■ WHAT THE EXERCISE ASKS
Copy every entry below exactly as it appears, leaving out the images.

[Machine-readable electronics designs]
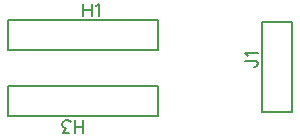
<source format=gto>
G04 Layer: TopSilkLayer*
G04 EasyEDA v6.3.43, 2020-06-01T11:41:27+03:00*
G04 bfb6ac60199344d8a78e771a5d16b29a,e0e0979b075945b6968547163b5211cc,10*
G04 Gerber Generator version 0.2*
G04 Scale: 100 percent, Rotated: No, Reflected: No *
G04 Dimensions in millimeters *
G04 leading zeros omitted , absolute positions ,3 integer and 3 decimal *
%FSLAX33Y33*%
%MOMM*%
G90*
G71D02*

%ADD14C,0.203200*%
%ADD15C,0.202999*%
%ADD16C,0.152400*%

%LPD*%
G54D14*
G01X2286Y14986D02*
G01X381Y14986D01*
G01X381Y12446D01*
G01X13081Y12446D01*
G01X13081Y14986D01*
G54D15*
G01X13081Y14986D02*
G01X2286Y14986D01*
G54D14*
G01X11176Y6858D02*
G01X13081Y6858D01*
G01X13081Y9398D01*
G01X381Y9398D01*
G01X381Y6858D01*
G54D15*
G01X381Y6858D02*
G01X11176Y6858D01*
G54D14*
G01X21844Y9144D02*
G01X21844Y7239D01*
G01X24384Y7239D01*
G01X24384Y14859D01*
G01X21844Y14859D01*
G54D15*
G01X21844Y14859D02*
G01X21844Y9144D01*
G54D16*
G01X6731Y16393D02*
G01X6731Y15303D01*
G01X7457Y16393D02*
G01X7457Y15303D01*
G01X6731Y15875D02*
G01X7457Y15875D01*
G01X7800Y16184D02*
G01X7904Y16238D01*
G01X8061Y16393D01*
G01X8061Y15303D01*
G01X6731Y5450D02*
G01X6731Y6540D01*
G01X6004Y5450D02*
G01X6004Y6540D01*
G01X6731Y5969D02*
G01X6004Y5969D01*
G01X5557Y5450D02*
G01X4986Y5450D01*
G01X5295Y5867D01*
G01X5140Y5867D01*
G01X5036Y5918D01*
G01X4986Y5969D01*
G01X4932Y6126D01*
G01X4932Y6230D01*
G01X4986Y6385D01*
G01X5090Y6489D01*
G01X5245Y6540D01*
G01X5400Y6540D01*
G01X5557Y6489D01*
G01X5608Y6438D01*
G01X5661Y6334D01*
G01X20436Y11569D02*
G01X21267Y11569D01*
G01X21424Y11516D01*
G01X21475Y11465D01*
G01X21526Y11361D01*
G01X21526Y11257D01*
G01X21475Y11153D01*
G01X21424Y11099D01*
G01X21267Y11049D01*
G01X21163Y11049D01*
G01X20645Y11912D02*
G01X20591Y12014D01*
G01X20436Y12171D01*
G01X21526Y12171D01*
M00*
M02*

</source>
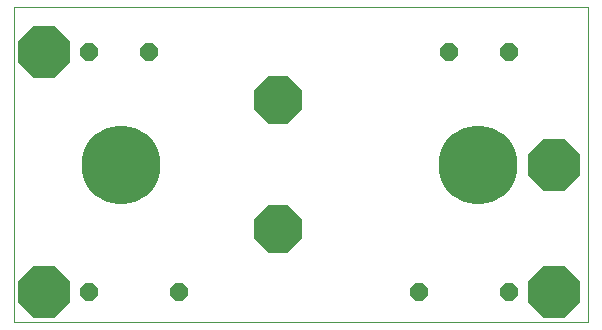
<source format=gbs>
G75*
%MOIN*%
%OFA0B0*%
%FSLAX25Y25*%
%IPPOS*%
%LPD*%
%AMOC8*
5,1,8,0,0,1.08239X$1,22.5*
%
%ADD10C,0.00000*%
%ADD11OC8,0.15800*%
%ADD12C,0.26300*%
%ADD13OC8,0.17200*%
%ADD14OC8,0.06000*%
D10*
X0004333Y0003250D02*
X0004333Y0108211D01*
X0195534Y0108211D01*
X0195534Y0003250D01*
X0004333Y0003250D01*
D11*
X0092333Y0034250D03*
X0092333Y0077250D03*
D12*
X0039833Y0055750D03*
X0158833Y0055750D03*
D13*
X0184333Y0055750D03*
X0184333Y0013250D03*
X0014333Y0013250D03*
X0014333Y0093250D03*
D14*
X0029333Y0093250D03*
X0049333Y0093250D03*
X0149333Y0093250D03*
X0169333Y0093250D03*
X0169333Y0013250D03*
X0139333Y0013250D03*
X0059333Y0013250D03*
X0029333Y0013250D03*
M02*

</source>
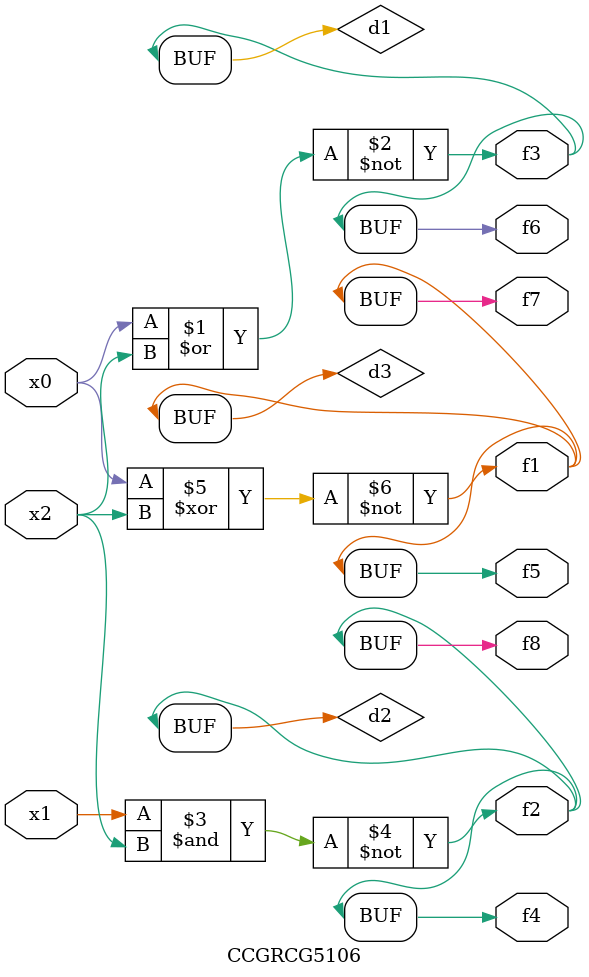
<source format=v>
module CCGRCG5106(
	input x0, x1, x2,
	output f1, f2, f3, f4, f5, f6, f7, f8
);

	wire d1, d2, d3;

	nor (d1, x0, x2);
	nand (d2, x1, x2);
	xnor (d3, x0, x2);
	assign f1 = d3;
	assign f2 = d2;
	assign f3 = d1;
	assign f4 = d2;
	assign f5 = d3;
	assign f6 = d1;
	assign f7 = d3;
	assign f8 = d2;
endmodule

</source>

■ RESULT OF THIS TASK
<source format=gto>
G04 Layer: TopSilkLayer*
G04 EasyEDA v6.3.43, 2020-06-01T11:41:27+03:00*
G04 bfb6ac60199344d8a78e771a5d16b29a,e0e0979b075945b6968547163b5211cc,10*
G04 Gerber Generator version 0.2*
G04 Scale: 100 percent, Rotated: No, Reflected: No *
G04 Dimensions in millimeters *
G04 leading zeros omitted , absolute positions ,3 integer and 3 decimal *
%FSLAX33Y33*%
%MOMM*%
G90*
G71D02*

%ADD14C,0.203200*%
%ADD15C,0.202999*%
%ADD16C,0.152400*%

%LPD*%
G54D14*
G01X2286Y14986D02*
G01X381Y14986D01*
G01X381Y12446D01*
G01X13081Y12446D01*
G01X13081Y14986D01*
G54D15*
G01X13081Y14986D02*
G01X2286Y14986D01*
G54D14*
G01X11176Y6858D02*
G01X13081Y6858D01*
G01X13081Y9398D01*
G01X381Y9398D01*
G01X381Y6858D01*
G54D15*
G01X381Y6858D02*
G01X11176Y6858D01*
G54D14*
G01X21844Y9144D02*
G01X21844Y7239D01*
G01X24384Y7239D01*
G01X24384Y14859D01*
G01X21844Y14859D01*
G54D15*
G01X21844Y14859D02*
G01X21844Y9144D01*
G54D16*
G01X6731Y16393D02*
G01X6731Y15303D01*
G01X7457Y16393D02*
G01X7457Y15303D01*
G01X6731Y15875D02*
G01X7457Y15875D01*
G01X7800Y16184D02*
G01X7904Y16238D01*
G01X8061Y16393D01*
G01X8061Y15303D01*
G01X6731Y5450D02*
G01X6731Y6540D01*
G01X6004Y5450D02*
G01X6004Y6540D01*
G01X6731Y5969D02*
G01X6004Y5969D01*
G01X5557Y5450D02*
G01X4986Y5450D01*
G01X5295Y5867D01*
G01X5140Y5867D01*
G01X5036Y5918D01*
G01X4986Y5969D01*
G01X4932Y6126D01*
G01X4932Y6230D01*
G01X4986Y6385D01*
G01X5090Y6489D01*
G01X5245Y6540D01*
G01X5400Y6540D01*
G01X5557Y6489D01*
G01X5608Y6438D01*
G01X5661Y6334D01*
G01X20436Y11569D02*
G01X21267Y11569D01*
G01X21424Y11516D01*
G01X21475Y11465D01*
G01X21526Y11361D01*
G01X21526Y11257D01*
G01X21475Y11153D01*
G01X21424Y11099D01*
G01X21267Y11049D01*
G01X21163Y11049D01*
G01X20645Y11912D02*
G01X20591Y12014D01*
G01X20436Y12171D01*
G01X21526Y12171D01*
M00*
M02*

</source>
<source format=gbs>
G75*
%MOIN*%
%OFA0B0*%
%FSLAX25Y25*%
%IPPOS*%
%LPD*%
%AMOC8*
5,1,8,0,0,1.08239X$1,22.5*
%
%ADD10C,0.00000*%
%ADD11OC8,0.15800*%
%ADD12C,0.26300*%
%ADD13OC8,0.17200*%
%ADD14OC8,0.06000*%
D10*
X0004333Y0003250D02*
X0004333Y0108211D01*
X0195534Y0108211D01*
X0195534Y0003250D01*
X0004333Y0003250D01*
D11*
X0092333Y0034250D03*
X0092333Y0077250D03*
D12*
X0039833Y0055750D03*
X0158833Y0055750D03*
D13*
X0184333Y0055750D03*
X0184333Y0013250D03*
X0014333Y0013250D03*
X0014333Y0093250D03*
D14*
X0029333Y0093250D03*
X0049333Y0093250D03*
X0149333Y0093250D03*
X0169333Y0093250D03*
X0169333Y0013250D03*
X0139333Y0013250D03*
X0059333Y0013250D03*
X0029333Y0013250D03*
M02*

</source>
<source format=v>
module CCGRCG5106(
	input x0, x1, x2,
	output f1, f2, f3, f4, f5, f6, f7, f8
);

	wire d1, d2, d3;

	nor (d1, x0, x2);
	nand (d2, x1, x2);
	xnor (d3, x0, x2);
	assign f1 = d3;
	assign f2 = d2;
	assign f3 = d1;
	assign f4 = d2;
	assign f5 = d3;
	assign f6 = d1;
	assign f7 = d3;
	assign f8 = d2;
endmodule

</source>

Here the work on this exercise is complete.